People are spending ever more time on their cell phones. Market researchers predict that this year for the first time ever we will spend more time on our smartphones than in front of the television. The majority of our telephone time is spent using apps. Every day we open on average some ten apps we've selected; per month we use around thirty.
Despite there already being more than two million apps in app stores, there appears to be still more room for new applications, explains Joey van Angeren. He recently took his doctorate at the Department of Industrial Engineering & Innovation Sciences; now he is assistant professor of Digital Innovation at the VU Amsterdam.
“In purely economic terms the app market still presents opportunities, although this past year the number of apps available in app stores declined for the first time. The number of applications is huge, and many are competing for the attention of one and the same user. You might think that an app's success is a matter of luck, such as having the good fortune to be put in the spotlight by the owner of a platform. But we are seeing that choices made in the business model play an essential role and that even though the market is full, they are a strong influence on success or failure.”
Over a period of a couple of years Van Angeren stayed abreast of what the app stores were selling. How does the app offering change over time and how do apps respond to each other? He focused on apps in three categories - entertainment, utility and productivity - and for each of his studies he looked at more than two hundred thousand apps. A thorough approach, and so in his thesis he was able to present a list of do's and don'ts for app developers. “Another step towards the ideal app development,” as Van Angeren tentatively refers to it.
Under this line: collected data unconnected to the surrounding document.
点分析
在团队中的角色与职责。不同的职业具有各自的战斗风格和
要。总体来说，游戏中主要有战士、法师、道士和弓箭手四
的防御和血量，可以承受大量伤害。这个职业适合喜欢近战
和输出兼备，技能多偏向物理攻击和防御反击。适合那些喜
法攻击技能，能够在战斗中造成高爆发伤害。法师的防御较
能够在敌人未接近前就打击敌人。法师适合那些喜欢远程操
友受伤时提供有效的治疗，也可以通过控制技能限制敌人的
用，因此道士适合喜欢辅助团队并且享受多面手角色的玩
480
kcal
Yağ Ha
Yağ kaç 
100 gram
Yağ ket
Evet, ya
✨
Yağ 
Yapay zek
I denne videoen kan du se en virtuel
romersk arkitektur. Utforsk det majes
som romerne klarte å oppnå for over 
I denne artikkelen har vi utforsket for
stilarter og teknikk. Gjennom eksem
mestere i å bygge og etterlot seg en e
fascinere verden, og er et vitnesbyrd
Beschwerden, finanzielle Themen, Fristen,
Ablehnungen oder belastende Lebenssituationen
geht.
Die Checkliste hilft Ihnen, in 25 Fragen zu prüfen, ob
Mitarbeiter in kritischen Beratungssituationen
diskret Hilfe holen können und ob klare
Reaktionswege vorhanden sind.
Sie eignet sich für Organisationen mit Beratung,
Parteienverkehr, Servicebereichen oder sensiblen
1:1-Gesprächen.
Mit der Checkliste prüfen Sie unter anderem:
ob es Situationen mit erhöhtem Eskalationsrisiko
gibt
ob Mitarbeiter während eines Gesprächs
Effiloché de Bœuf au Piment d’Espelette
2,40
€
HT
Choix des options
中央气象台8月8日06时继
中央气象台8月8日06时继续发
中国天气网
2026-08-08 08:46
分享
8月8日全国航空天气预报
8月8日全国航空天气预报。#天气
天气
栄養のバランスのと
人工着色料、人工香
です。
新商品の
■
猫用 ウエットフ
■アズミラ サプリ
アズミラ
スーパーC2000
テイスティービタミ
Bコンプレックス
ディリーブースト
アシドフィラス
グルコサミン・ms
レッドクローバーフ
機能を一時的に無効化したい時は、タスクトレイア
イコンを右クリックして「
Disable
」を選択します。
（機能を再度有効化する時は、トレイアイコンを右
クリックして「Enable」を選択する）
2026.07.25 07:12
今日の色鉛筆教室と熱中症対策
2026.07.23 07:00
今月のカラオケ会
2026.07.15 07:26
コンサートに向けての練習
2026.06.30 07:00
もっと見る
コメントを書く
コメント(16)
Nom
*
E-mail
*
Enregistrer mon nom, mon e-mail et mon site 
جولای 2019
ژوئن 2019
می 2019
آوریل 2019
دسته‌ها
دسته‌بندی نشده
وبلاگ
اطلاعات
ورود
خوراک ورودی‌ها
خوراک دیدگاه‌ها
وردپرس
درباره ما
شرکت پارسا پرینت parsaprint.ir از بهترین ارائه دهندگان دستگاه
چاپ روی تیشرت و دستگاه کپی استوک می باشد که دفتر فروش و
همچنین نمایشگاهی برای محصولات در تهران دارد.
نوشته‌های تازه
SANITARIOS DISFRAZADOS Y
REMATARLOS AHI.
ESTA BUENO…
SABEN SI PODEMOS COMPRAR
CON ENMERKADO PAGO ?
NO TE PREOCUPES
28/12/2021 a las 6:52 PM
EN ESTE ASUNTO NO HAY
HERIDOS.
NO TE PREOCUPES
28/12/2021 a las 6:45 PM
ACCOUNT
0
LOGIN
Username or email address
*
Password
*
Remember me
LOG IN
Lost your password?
“Many developments are blindly adopted before it is known whether they work for the product in question. We are noticing, for example, a strong urge to offer apps that work with freemium constructions, as they are known. The basic app is offered free of charge and you pay for the more sophisticated user options. This can work very well for mass market apps, but for ‘smaller’ apps - which are precisely those for which developers think a free trial is the way to go - we are seeing an adverse effect. It seems that developers do whatever is customary, whereas our research shows that this is not necessarily the right choice. A well-thought-out business model based on the right choices is vital.”
According to Van Angeren there's no need to do anything whacky in order to stand out. “It may sound boring, but being moderate in the extent to which you are different works best. This means that you shouldn't just imitate, but equally shouldn't be so different that you fall outside the sets of apps a consumer is considering. These are often remarkably conservative. And keep a close eye on the user preferences of your target group. Because when there's a lot of choice, the consumer gets more choosy.”
Moreover, Van Angeren, who classifies himself as a heavy user, has experienced this tendency himself. “I have many apps on my phone, they make it much easier for me, as a visually impaired person, to find my way than, say, ten years ago. But they don't just land on my phone, I'm a critical consumer, perhaps in part due to my field of work.”